Today I have just been working. Since nothing interesting has happened I guess I will tell you about my life. I will start when I was a baby.

When I was born I didn't fit in. I was a huge baby in an ICU with tiny premature babies. I stuck out like a sore thumb and I hated it even then. I can't remember much about being a baby but I do remember certain things. Like my mother holding me or my father rocking my crib and singing me to sleep. I don't know what happened to my parents. They don't seem like the same people from those memories. As a toddler I was still odd. I didnt have very good style in clothing and I was always nervous. Even as a little girl my anxiety took ahold of me. My life wasn't even that bad. 

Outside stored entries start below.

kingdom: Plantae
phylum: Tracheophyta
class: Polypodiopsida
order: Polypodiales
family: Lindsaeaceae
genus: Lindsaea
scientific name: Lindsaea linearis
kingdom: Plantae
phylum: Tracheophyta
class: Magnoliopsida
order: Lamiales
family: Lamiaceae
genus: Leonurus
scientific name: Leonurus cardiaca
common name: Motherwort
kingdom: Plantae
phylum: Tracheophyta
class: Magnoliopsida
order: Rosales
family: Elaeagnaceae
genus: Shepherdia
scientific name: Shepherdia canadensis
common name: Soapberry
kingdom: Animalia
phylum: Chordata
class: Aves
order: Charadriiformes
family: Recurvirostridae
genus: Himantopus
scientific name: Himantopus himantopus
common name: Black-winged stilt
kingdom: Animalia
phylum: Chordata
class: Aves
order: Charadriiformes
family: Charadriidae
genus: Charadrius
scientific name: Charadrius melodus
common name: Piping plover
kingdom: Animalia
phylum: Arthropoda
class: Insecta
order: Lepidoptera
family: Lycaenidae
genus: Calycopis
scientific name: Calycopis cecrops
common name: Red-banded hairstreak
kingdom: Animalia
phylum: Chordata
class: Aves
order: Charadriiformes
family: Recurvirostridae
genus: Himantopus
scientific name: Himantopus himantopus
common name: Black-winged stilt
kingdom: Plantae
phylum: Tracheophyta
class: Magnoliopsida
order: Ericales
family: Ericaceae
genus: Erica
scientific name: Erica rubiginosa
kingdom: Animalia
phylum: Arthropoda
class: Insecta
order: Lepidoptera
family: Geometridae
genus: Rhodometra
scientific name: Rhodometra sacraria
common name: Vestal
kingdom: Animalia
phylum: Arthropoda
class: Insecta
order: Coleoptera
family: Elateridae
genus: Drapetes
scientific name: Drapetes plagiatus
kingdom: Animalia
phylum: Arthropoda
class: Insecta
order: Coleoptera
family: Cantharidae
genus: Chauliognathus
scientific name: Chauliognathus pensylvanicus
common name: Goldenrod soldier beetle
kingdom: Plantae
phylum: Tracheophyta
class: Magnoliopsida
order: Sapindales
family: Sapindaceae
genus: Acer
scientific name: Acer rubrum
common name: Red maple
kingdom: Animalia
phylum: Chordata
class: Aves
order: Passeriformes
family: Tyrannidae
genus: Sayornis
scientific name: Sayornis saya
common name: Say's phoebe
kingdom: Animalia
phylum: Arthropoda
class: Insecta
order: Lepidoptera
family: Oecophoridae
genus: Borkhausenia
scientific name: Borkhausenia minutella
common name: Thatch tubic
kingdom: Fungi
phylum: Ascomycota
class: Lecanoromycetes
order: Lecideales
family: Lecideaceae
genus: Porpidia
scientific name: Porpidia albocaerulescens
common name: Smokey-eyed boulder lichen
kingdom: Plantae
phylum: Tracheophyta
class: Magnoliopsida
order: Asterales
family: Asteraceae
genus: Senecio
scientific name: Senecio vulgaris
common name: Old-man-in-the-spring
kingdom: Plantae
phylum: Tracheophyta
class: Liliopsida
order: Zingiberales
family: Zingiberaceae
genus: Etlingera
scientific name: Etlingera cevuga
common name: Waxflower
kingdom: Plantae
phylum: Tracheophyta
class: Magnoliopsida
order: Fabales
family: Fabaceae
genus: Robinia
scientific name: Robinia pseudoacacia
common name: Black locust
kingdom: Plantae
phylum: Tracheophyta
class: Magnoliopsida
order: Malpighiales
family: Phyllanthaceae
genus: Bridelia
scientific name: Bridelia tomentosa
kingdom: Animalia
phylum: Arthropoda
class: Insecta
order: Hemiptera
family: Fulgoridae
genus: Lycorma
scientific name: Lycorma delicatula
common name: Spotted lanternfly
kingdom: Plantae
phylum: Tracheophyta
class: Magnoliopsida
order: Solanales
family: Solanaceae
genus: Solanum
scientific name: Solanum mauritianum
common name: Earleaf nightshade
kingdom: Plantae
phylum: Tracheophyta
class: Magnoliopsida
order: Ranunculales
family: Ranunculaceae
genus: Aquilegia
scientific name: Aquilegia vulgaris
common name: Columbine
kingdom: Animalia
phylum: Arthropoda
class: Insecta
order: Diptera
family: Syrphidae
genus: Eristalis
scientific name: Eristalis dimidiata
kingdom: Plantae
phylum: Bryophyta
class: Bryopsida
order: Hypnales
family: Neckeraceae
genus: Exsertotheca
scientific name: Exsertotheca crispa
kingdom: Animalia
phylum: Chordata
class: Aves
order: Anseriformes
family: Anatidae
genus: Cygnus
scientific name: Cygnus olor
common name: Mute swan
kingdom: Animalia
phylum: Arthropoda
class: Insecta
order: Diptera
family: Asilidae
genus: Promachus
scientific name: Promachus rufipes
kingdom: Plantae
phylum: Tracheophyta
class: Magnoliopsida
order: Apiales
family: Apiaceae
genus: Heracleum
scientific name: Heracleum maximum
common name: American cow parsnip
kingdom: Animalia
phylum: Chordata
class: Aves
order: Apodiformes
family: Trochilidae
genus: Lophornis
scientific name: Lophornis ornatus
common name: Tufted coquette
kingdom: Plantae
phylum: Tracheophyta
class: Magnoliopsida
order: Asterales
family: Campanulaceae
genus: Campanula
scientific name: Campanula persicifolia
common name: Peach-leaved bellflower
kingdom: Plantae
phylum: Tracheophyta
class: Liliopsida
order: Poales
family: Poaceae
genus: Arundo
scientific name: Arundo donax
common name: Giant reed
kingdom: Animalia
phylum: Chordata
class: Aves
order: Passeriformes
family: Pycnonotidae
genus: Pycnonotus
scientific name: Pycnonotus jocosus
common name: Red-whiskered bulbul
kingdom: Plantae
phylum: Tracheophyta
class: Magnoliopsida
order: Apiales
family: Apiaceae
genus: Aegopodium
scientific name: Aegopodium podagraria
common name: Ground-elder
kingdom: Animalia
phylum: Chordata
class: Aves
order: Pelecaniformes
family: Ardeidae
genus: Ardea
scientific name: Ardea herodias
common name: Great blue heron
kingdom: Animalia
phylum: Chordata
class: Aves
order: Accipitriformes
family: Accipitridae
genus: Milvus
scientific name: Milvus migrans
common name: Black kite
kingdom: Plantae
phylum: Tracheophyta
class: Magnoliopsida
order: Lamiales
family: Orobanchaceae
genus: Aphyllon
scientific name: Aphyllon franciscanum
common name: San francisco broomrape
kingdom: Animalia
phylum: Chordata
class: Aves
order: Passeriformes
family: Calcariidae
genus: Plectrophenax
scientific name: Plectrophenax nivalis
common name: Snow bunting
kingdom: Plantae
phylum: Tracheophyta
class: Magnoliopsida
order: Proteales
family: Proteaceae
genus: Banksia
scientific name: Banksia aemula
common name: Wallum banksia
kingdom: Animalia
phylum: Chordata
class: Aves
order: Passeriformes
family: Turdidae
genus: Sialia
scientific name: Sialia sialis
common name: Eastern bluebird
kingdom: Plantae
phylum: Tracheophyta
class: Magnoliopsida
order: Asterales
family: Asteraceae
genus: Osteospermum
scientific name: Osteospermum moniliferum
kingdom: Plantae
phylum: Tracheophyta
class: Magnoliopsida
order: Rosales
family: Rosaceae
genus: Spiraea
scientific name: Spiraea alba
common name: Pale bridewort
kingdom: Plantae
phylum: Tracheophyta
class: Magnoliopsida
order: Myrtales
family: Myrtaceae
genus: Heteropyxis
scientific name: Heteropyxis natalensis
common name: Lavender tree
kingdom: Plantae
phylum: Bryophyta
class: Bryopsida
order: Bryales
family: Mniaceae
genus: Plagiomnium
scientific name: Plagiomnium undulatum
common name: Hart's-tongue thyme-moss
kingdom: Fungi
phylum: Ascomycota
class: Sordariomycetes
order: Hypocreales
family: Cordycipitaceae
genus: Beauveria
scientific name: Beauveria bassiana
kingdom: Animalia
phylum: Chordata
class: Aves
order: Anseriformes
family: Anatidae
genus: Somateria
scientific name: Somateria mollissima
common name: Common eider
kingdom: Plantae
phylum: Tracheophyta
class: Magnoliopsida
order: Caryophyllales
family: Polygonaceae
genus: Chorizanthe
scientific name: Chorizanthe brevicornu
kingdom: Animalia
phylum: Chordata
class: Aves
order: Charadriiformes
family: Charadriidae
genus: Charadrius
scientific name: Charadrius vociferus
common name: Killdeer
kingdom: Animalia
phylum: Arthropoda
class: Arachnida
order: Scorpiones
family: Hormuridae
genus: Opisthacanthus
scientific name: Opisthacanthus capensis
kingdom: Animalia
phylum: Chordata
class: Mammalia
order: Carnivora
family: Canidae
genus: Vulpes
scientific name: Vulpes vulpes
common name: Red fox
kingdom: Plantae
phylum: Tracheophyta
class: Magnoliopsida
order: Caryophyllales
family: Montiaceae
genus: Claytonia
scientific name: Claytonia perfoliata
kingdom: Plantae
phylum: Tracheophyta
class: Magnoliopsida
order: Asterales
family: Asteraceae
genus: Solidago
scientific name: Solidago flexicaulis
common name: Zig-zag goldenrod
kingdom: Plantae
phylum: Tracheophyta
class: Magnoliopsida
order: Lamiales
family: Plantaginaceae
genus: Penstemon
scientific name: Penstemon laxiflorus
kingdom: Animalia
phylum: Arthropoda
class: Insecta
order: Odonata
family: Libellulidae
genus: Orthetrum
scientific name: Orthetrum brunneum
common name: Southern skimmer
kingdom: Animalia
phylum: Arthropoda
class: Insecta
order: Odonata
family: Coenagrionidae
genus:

The one day I remember most vividly was when I was four years old. It was at the end of summer and the warmth was leaving the air. It smelled damp outside from recent rain and golden leaves were beginning to appear on trees. I loved being outside. It was quiet and I fit in. My mom would do dishes in the kitchen and watch me play in the yard. I knew not to go beyond the fence but I wanted to so badly. I was standing outside looking at the fence. I looked back at the house to see if my mother was in the kitchen. She wasn't, but it was not unusual for her to disappear. I walked right on over to that fence and began to climb it. I made it over and I was in the neighbor's yard when I heard my father. He called out my name and I froze. The neighbors came out and looked at me standing there like a statue in someone else's yard as my father came walking out of our house. He told me to come at once. I obeyed and he was calm and even tempered the whole time. People went back to their houses. They felt that the situation was just a minor one that had been dealt with in seconds. They were wrong. So very wrong. As soon as we got inside and my father shut the door, that's the first day I got hurt. Not just on my body from him hitting me, but the words he said to me. I still hurt from that. The bruises are still on my heart.

That is the beginning of my story and I only have more to tell. I hope that someday I can use my pain to put some good in the world. To share some love.